Albanie: l'écrivain Ismail Kadaré réclame l'ouverture d'un dossier qu'avait établi sur lui la police secrète du dictateur communiste Enver Hoxha

L'écrivain albanais Ismail Kadaré réclame l'ouverture d'un dossier qu'avait établi sur lui la police secrète du dictateur communiste Enver Hoxha.

"J'ai demandé l'ouverture de mon dossier sans poser aucune condition", a déclaré jeudi l'auteur de 81 ans, lors d'un entretien téléphonique avec l'AFP. 

Les autorités albanaises viennent d'ouvrir l'accès des archives de la Sigurimi, la police secrète d'Hoxha, dictateur de 1944 à sa mort en 1985. Ismail Kadaré espère y trouver des informations sur les enquêtes menées sur lui par le régime, notamment sur les personnes qui l'auraient surveillé ou espionné.  

Le romancier a pu continuer d'écrire et de publier sous la dictature, expliquant plus tard avoir "essayé de faire une littérature normale dans un pays anormal". 

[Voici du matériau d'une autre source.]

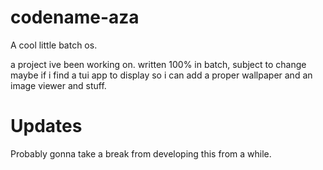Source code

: # codename-aza
A cool little batch os.

a project ive been working on. written 100% in batch,
subject to change maybe if i find a tui app to display
so i can add a proper wallpaper and an image viewer and
stuff.


# Updates
Probably gonna take a break from developing this from a while.
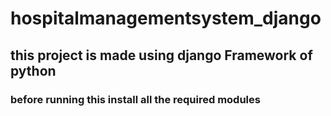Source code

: # hospitalmanagementsystem_django
## this project is made using django Framework of python 
### before running this install all the required modules
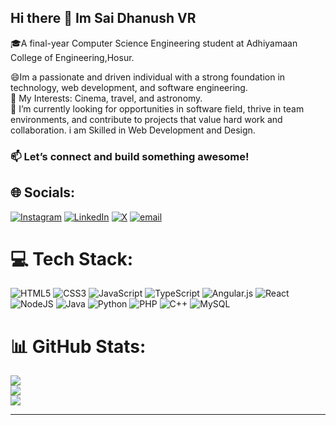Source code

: ## Hi there 👋 Im Sai Dhanush VR

🎓A final-year Computer Science Engineering student at Adhiyamaan College of Engineering,Hosur.


😄Im a passionate and driven individual with a strong foundation in technology, web development, and software engineering.<br/>
🌟  My Interests: Cinema, travel, and astronomy.<br/>
🌱 I’m currently looking for opportunities in  software field, thrive in team environments, and contribute to projects that value hard work and collaboration. i am Skilled in Web Development and Design.<br/>
### 📫 Let’s connect and build something awesome!

## 🌐 Socials:
[![Instagram](https://img.shields.io/badge/Instagram-%23E4405F.svg?logo=Instagram&logoColor=white)](https://www.instagram.com/_.dhanushx/) [![LinkedIn](https://img.shields.io/badge/LinkedIn-%230077B5.svg?logo=linkedin&logoColor=white)](https://www.linkedin.com/in/sai-dhanush-vr/)
[![X](https://img.shields.io/badge/X-black.svg?logo=X&logoColor=white)](https://x.com/dhanush_x27) 
[![email](https://img.shields.io/badge/Email-D14836?logo=gmail&logoColor=white)](mailto:saidhanushvr@gmail.com)

# 💻 Tech Stack:
![HTML5](https://img.shields.io/badge/html5-%23E34F26.svg?style=for-the-badge&logo=html5&logoColor=white) ![CSS3](https://img.shields.io/badge/css3-%231572B6.svg?style=for-the-badge&logo=css3&logoColor=white) ![JavaScript](https://img.shields.io/badge/javascript-%23323330.svg?style=for-the-badge&logo=javascript&logoColor=%23F7DF1E) ![TypeScript](https://img.shields.io/badge/typescript-%23007ACC.svg?style=for-the-badge&logo=typescript&logoColor=white) ![Angular.js](https://img.shields.io/badge/angular.js-%23E23237.svg?style=for-the-badge&logo=angularjs&logoColor=white) ![React](https://img.shields.io/badge/react-%2320232a.svg?style=for-the-badge&logo=react&logoColor=%2361DAFB) ![NodeJS](https://img.shields.io/badge/node.js-6DA55F?style=for-the-badge&logo=node.js&logoColor=white)
![Java](https://img.shields.io/badge/java-%23ED8B00.svg?style=for-the-badge&logo=openjdk&logoColor=white) ![Python](https://img.shields.io/badge/python-3670A0?style=for-the-badge&logo=python&logoColor=ffdd54) ![PHP](https://img.shields.io/badge/php-%23777BB4.svg?style=for-the-badge&logo=php&logoColor=white) ![C++](https://img.shields.io/badge/c++-%2300599C.svg?style=for-the-badge&logo=c%2B%2B&logoColor=white) ![MySQL](https://img.shields.io/badge/mysql-4479A1.svg?style=for-the-badge&logo=mysql&logoColor=white) 
# 📊 GitHub Stats:
![](https://github-readme-stats.vercel.app/api?username=saidhanush27&theme=dark&hide_border=false&include_all_commits=false&count_private=false)<br/>
![](https://github-readme-streak-stats.herokuapp.com/?user=saidhanush27&theme=dark&hide_border=false)<br/>
![](https://github-readme-stats.vercel.app/api/top-langs/?username=saidhanush27&theme=dark&hide_border=false&include_all_commits=false&count_private=false&layout=compact)

---                                              



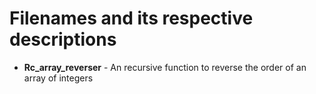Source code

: # Filenames and its respective descriptions

- **Rc_array_reverser** - An recursive function to reverse the order of an array of integers
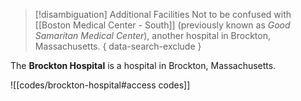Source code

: > [!disambiguation] Additional Facilities
> Not to be confused with [[Boston Medical Center - South]] (previously known as *Good Samaritan Medical Center*), another hospital in Brockton, Massachusetts.
> { data-search-exclude }

The **Brockton Hospital** is a hospital in Brockton, Massachusetts.

![[codes/brockton-hospital#access codes]]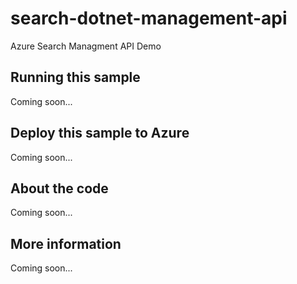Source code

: # search-dotnet-management-api
Azure Search Managment API Demo
## Running this sample
Coming soon...
## Deploy this sample to Azure
Coming soon...
## About the code
Coming soon...
## More information
Coming soon...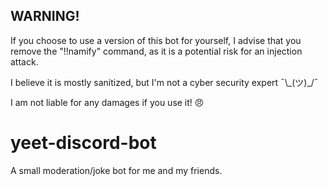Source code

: ## WARNING!
If you choose to use a version of this bot for yourself, I advise that you remove the "!!namify" command, as it is a potential risk for an injection attack.

I believe it is mostly sanitized, but I'm not a cyber security expert ¯\\\_(ツ)_/¯

I am not liable for any damages if you use it! 😠

# yeet-discord-bot
A small moderation/joke bot for me and my friends.
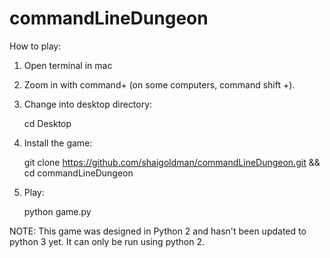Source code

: # commandLineDungeon

How to play:

1. Open terminal in mac

2. Zoom in with command+ (on some computers, command shift +).

3. Change into desktop directory:

	cd Desktop

4. Install the game:

	git clone https://github.com/shaigoldman/commandLineDungeon.git && cd commandLineDungeon

5. Play:

	python game.py


NOTE: This game was designed in Python 2 and hasn't been updated to python 3 yet. It can only be run using python 2.

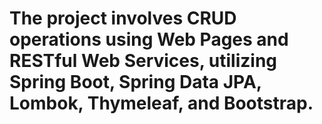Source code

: # The project involves CRUD operations using Web Pages and RESTful Web Services, utilizing Spring Boot, Spring Data JPA, Lombok, Thymeleaf, and Bootstrap.
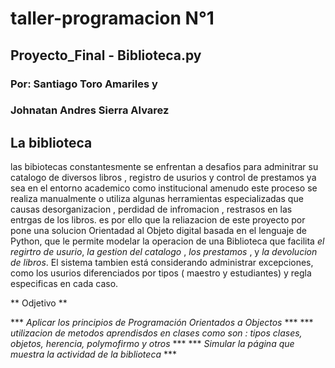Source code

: # taller-programacion N°1
## Proyecto_Final - Biblioteca.py

 ### Por: Santiago Toro Amariles y
 ### Johnatan Andres Sierra Alvarez
       
## **La biblioteca**

las bibiotecas constantesmente se enfrentan a desafios para adminitrar su catalogo de diversos libros , registro de usurios y control de prestamos ya sea en el entorno academico como institucional amenudo  este proceso se realiza  manualmente o utiliza algunas herramientas especializadas que causas desorganizacion , perdidad de infromacion , restrasos en las entrgas de los libros.
 es por ello que la reliazacion de este proyecto por pone una solucion Orientadad al Objeto digital  basada en el lenguaje de Python, que le permite modelar la operacion de una Biblioteca que facilita 
  _el regirtro de usurio_, _la gestion del catalogo_ , _los prestamos_ , y _la devolucion de libros_. El sistema tambien está  considerando administrar excepciones, como los usurios diferenciados por
  tipos ( maestro y estudiantes) y regla especificas en cada caso.

** Odjetivo **

*** _Aplicar los principios de Programación Orientados a Objectos_ ***
*** _utilizacion de metodos aprendisdos en clases como son  :  tipos clases, objetos, herencia, polymofirmo y otros_ ***
*** _Simular la página que muestra la actividad de la biblioteca_ ***
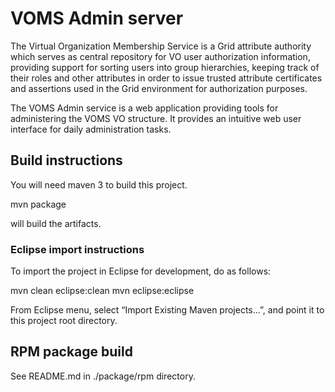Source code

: # VOMS Admin server

The Virtual Organization Membership Service is a Grid attribute authority which
serves as central repository for VO user authorization information, providing
support for sorting users into group hierarchies, keeping track of their roles
and other attributes in order to issue trusted attribute certificates and
assertions used in the Grid environment for authorization purposes.

The VOMS Admin service is a web application providing tools for administering
the VOMS VO structure. It provides an intuitive web user interface for daily
administration tasks.

## Build instructions

You will need maven 3 to build this project.

  mvn package

will build the artifacts.

### Eclipse import instructions

To import the project in Eclipse for development, do as follows:

  mvn clean eclipse:clean
  mvn eclipse:eclipse

From Eclipse menu, select “Import Existing Maven projects...”, and
point it to this project root directory.


## RPM package build

See README.md in ./package/rpm directory.

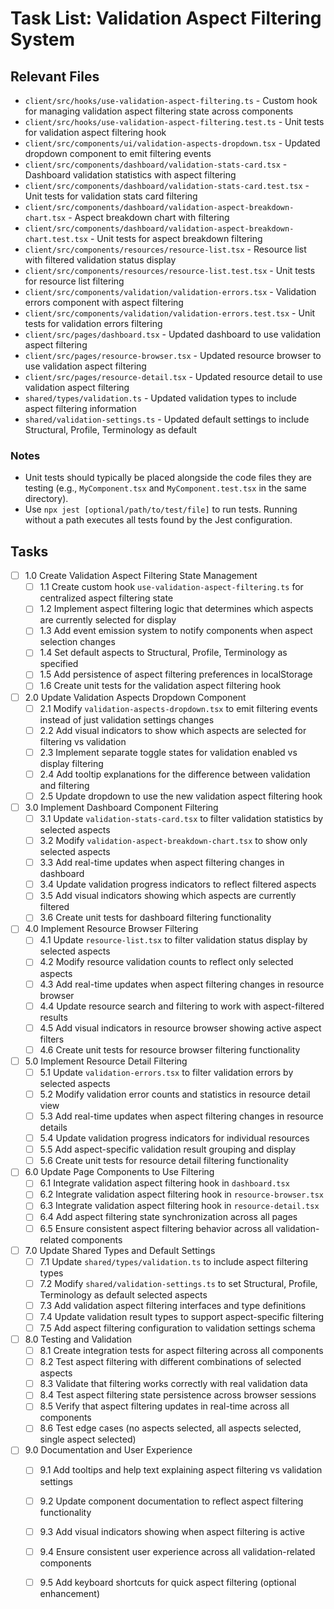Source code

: # Task List: Validation Aspect Filtering System

## Relevant Files

- `client/src/hooks/use-validation-aspect-filtering.ts` - Custom hook for managing validation aspect filtering state across components
- `client/src/hooks/use-validation-aspect-filtering.test.ts` - Unit tests for validation aspect filtering hook
- `client/src/components/ui/validation-aspects-dropdown.tsx` - Updated dropdown component to emit filtering events
- `client/src/components/dashboard/validation-stats-card.tsx` - Dashboard validation statistics with aspect filtering
- `client/src/components/dashboard/validation-stats-card.test.tsx` - Unit tests for validation stats card filtering
- `client/src/components/dashboard/validation-aspect-breakdown-chart.tsx` - Aspect breakdown chart with filtering
- `client/src/components/dashboard/validation-aspect-breakdown-chart.test.tsx` - Unit tests for aspect breakdown filtering
- `client/src/components/resources/resource-list.tsx` - Resource list with filtered validation status display
- `client/src/components/resources/resource-list.test.tsx` - Unit tests for resource list filtering
- `client/src/components/validation/validation-errors.tsx` - Validation errors component with aspect filtering
- `client/src/components/validation/validation-errors.test.tsx` - Unit tests for validation errors filtering
- `client/src/pages/dashboard.tsx` - Updated dashboard to use validation aspect filtering
- `client/src/pages/resource-browser.tsx` - Updated resource browser to use validation aspect filtering
- `client/src/pages/resource-detail.tsx` - Updated resource detail to use validation aspect filtering
- `shared/types/validation.ts` - Updated validation types to include aspect filtering information
- `shared/validation-settings.ts` - Updated default settings to include Structural, Profile, Terminology as default

### Notes

- Unit tests should typically be placed alongside the code files they are testing (e.g., `MyComponent.tsx` and `MyComponent.test.tsx` in the same directory).
- Use `npx jest [optional/path/to/test/file]` to run tests. Running without a path executes all tests found by the Jest configuration.

## Tasks

- [ ] 1.0 Create Validation Aspect Filtering State Management
  - [ ] 1.1 Create custom hook `use-validation-aspect-filtering.ts` for centralized aspect filtering state
  - [ ] 1.2 Implement aspect filtering logic that determines which aspects are currently selected for display
  - [ ] 1.3 Add event emission system to notify components when aspect selection changes
  - [ ] 1.4 Set default aspects to Structural, Profile, Terminology as specified
  - [ ] 1.5 Add persistence of aspect filtering preferences in localStorage
  - [ ] 1.6 Create unit tests for the validation aspect filtering hook

- [ ] 2.0 Update Validation Aspects Dropdown Component
  - [ ] 2.1 Modify `validation-aspects-dropdown.tsx` to emit filtering events instead of just validation settings changes
  - [ ] 2.2 Add visual indicators to show which aspects are selected for filtering vs validation
  - [ ] 2.3 Implement separate toggle states for validation enabled vs display filtering
  - [ ] 2.4 Add tooltip explanations for the difference between validation and filtering
  - [ ] 2.5 Update dropdown to use the new validation aspect filtering hook

- [ ] 3.0 Implement Dashboard Component Filtering
  - [ ] 3.1 Update `validation-stats-card.tsx` to filter validation statistics by selected aspects
  - [ ] 3.2 Modify `validation-aspect-breakdown-chart.tsx` to show only selected aspects
  - [ ] 3.3 Add real-time updates when aspect filtering changes in dashboard
  - [ ] 3.4 Update validation progress indicators to reflect filtered aspects
  - [ ] 3.5 Add visual indicators showing which aspects are currently filtered
  - [ ] 3.6 Create unit tests for dashboard filtering functionality

- [ ] 4.0 Implement Resource Browser Filtering
  - [ ] 4.1 Update `resource-list.tsx` to filter validation status display by selected aspects
  - [ ] 4.2 Modify resource validation counts to reflect only selected aspects
  - [ ] 4.3 Add real-time updates when aspect filtering changes in resource browser
  - [ ] 4.4 Update resource search and filtering to work with aspect-filtered results
  - [ ] 4.5 Add visual indicators in resource browser showing active aspect filters
  - [ ] 4.6 Create unit tests for resource browser filtering functionality

- [ ] 5.0 Implement Resource Detail Filtering
  - [ ] 5.1 Update `validation-errors.tsx` to filter validation errors by selected aspects
  - [ ] 5.2 Modify validation error counts and statistics in resource detail view
  - [ ] 5.3 Add real-time updates when aspect filtering changes in resource details
  - [ ] 5.4 Update validation progress indicators for individual resources
  - [ ] 5.5 Add aspect-specific validation result grouping and display
  - [ ] 5.6 Create unit tests for resource detail filtering functionality

- [ ] 6.0 Update Page Components to Use Filtering
  - [ ] 6.1 Integrate validation aspect filtering hook in `dashboard.tsx`
  - [ ] 6.2 Integrate validation aspect filtering hook in `resource-browser.tsx`
  - [ ] 6.3 Integrate validation aspect filtering hook in `resource-detail.tsx`
  - [ ] 6.4 Add aspect filtering state synchronization across all pages
  - [ ] 6.5 Ensure consistent aspect filtering behavior across all validation-related components

- [ ] 7.0 Update Shared Types and Default Settings
  - [ ] 7.1 Update `shared/types/validation.ts` to include aspect filtering types
  - [ ] 7.2 Modify `shared/validation-settings.ts` to set Structural, Profile, Terminology as default selected aspects
  - [ ] 7.3 Add validation aspect filtering interfaces and type definitions
  - [ ] 7.4 Update validation result types to support aspect-specific filtering
  - [ ] 7.5 Add aspect filtering configuration to validation settings schema

- [ ] 8.0 Testing and Validation
  - [ ] 8.1 Create integration tests for aspect filtering across all components
  - [ ] 8.2 Test aspect filtering with different combinations of selected aspects
  - [ ] 8.3 Validate that filtering works correctly with real validation data
  - [ ] 8.4 Test aspect filtering state persistence across browser sessions
  - [ ] 8.5 Verify that aspect filtering updates in real-time across all components
  - [ ] 8.6 Test edge cases (no aspects selected, all aspects selected, single aspect selected)

- [ ] 9.0 Documentation and User Experience
  - [ ] 9.1 Add tooltips and help text explaining aspect filtering vs validation settings
  - [ ] 9.2 Update component documentation to reflect aspect filtering functionality
  - [ ] 9.3 Add visual indicators showing when aspect filtering is active
  - [ ] 9.4 Ensure consistent user experience across all validation-related components
  - [ ] 9.5 Add keyboard shortcuts for quick aspect filtering (optional enhancement)


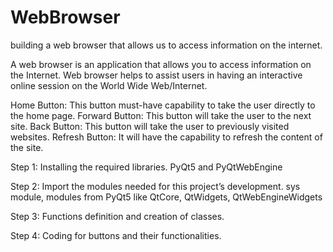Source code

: # WebBrowser
building a web browser that allows us to access information on the internet.

A web browser is an application that allows you to access information on the Internet. Web browser helps to assist users in having an interactive online session on the World Wide Web/Internet. 

Home Button: This button must-have capability to take the user directly to the home page.
Forward Button: This button will take the user to the next site.
Back Button: This button will take the user to previously visited websites.
Refresh Button: It will have the capability to refresh the content of the site.

Step 1: Installing the required libraries.
PyQt5 and PyQtWebEngine

Step 2: Import the modules needed for this project’s development.
sys module, modules from PyQt5 like QtCore, QtWidgets, QtWebEngineWidgets

Step 3: Functions definition and creation of classes.

Step 4: Coding for buttons and their functionalities.
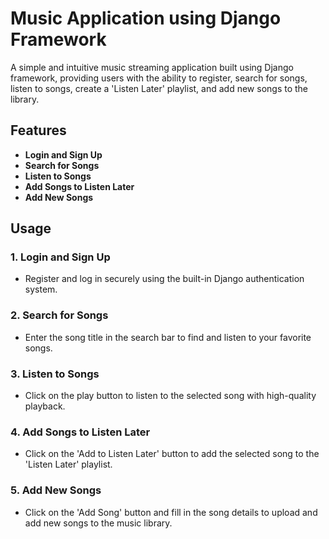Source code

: # Music Application using Django Framework

A simple and intuitive music streaming application built using Django framework, providing users with the ability to register, search for songs, listen to songs, create a 'Listen Later' playlist, and add new songs to the library.

## Features

- **Login and Sign Up**
- **Search for Songs**
- **Listen to Songs**
- **Add Songs to Listen Later**
- **Add New Songs**

## Usage

### 1. Login and Sign Up

- Register and log in securely using the built-in Django authentication system.

### 2. Search for Songs

- Enter the song title in the search bar to find and listen to your favorite songs.

### 3. Listen to Songs

- Click on the play button to listen to the selected song with high-quality playback.

### 4. Add Songs to Listen Later

- Click on the 'Add to Listen Later' button to add the selected song to the 'Listen Later' playlist.

### 5. Add New Songs

- Click on the 'Add Song' button and fill in the song details to upload and add new songs to the music library.
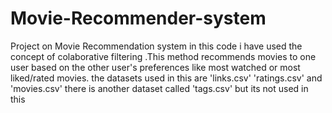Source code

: # Movie-Recommender-system
Project on Movie Recommendation system
in this code i have used the concept of colaborative filtering .This method recommends movies to one user based on the other user's preferences like most watched or most liked/rated movies.
the datasets used in this are 'links.csv' 'ratings.csv' and 'movies.csv' 
there is another dataset called 'tags.csv' but its not used in this
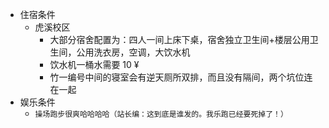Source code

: - 住宿条件
  - 虎溪校区
    - 大部分宿舍配置为：四人一间上床下桌，宿舍独立卫生间+楼层公用卫生间，公用洗衣房，空调，大饮水机
    - 饮水机一桶水需要 10 ¥
    - 竹一编号中间的寝室会有逆天厕所双排，而且没有隔间，两个坑位连在一起
- 娱乐条件
  - `操场跑步很爽哈哈哈哈（站长编：这到底是谁发的。我乐跑已经要死掉了！）`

Mais entre la publication de son premier roman, "Le Général de l'armée morte" (1963), et son exil en France en 1990, il l'a fait sous l'épée de Damoclès de l'appareil policier et de la Sigurimi.

Soumis à une surveillance constante et étouffante, Ismail Kadaré a parfois frôlé l'arrestation. Une des alertes les plus chaudes fut consécutive à son poème les "Pachas rouges" (1975), une critique du régime qui l'avait contraint à une autocritique publique. 

Ismail Kadaré, qui se partage entre Tirana et Paris, a formulé sa demande dans une lettre ouverte publiée dans les médias de Tirana. 

Il y a rappelle avoir été un des premiers à demander l'ouverture des archives de la Sigurimi, étape indispensable à ses yeux pour permettre à la société albanaise de tourner la page. 

"Malheureusement ma demande n'a pas été entendue. Elle a toujours provoqué des tensions qui se poursuivent, pour des raisons évidentes à comprendre", a-t-il expliqué jeudi à l'AFP.

Dans ce pays de trois millions d'habitants, plus de 100.000 ont été internés dans des camps, 20.000 ont été emprisonnés et 6.000 sont morts ou ont disparu sous le régime communiste (1944-1991).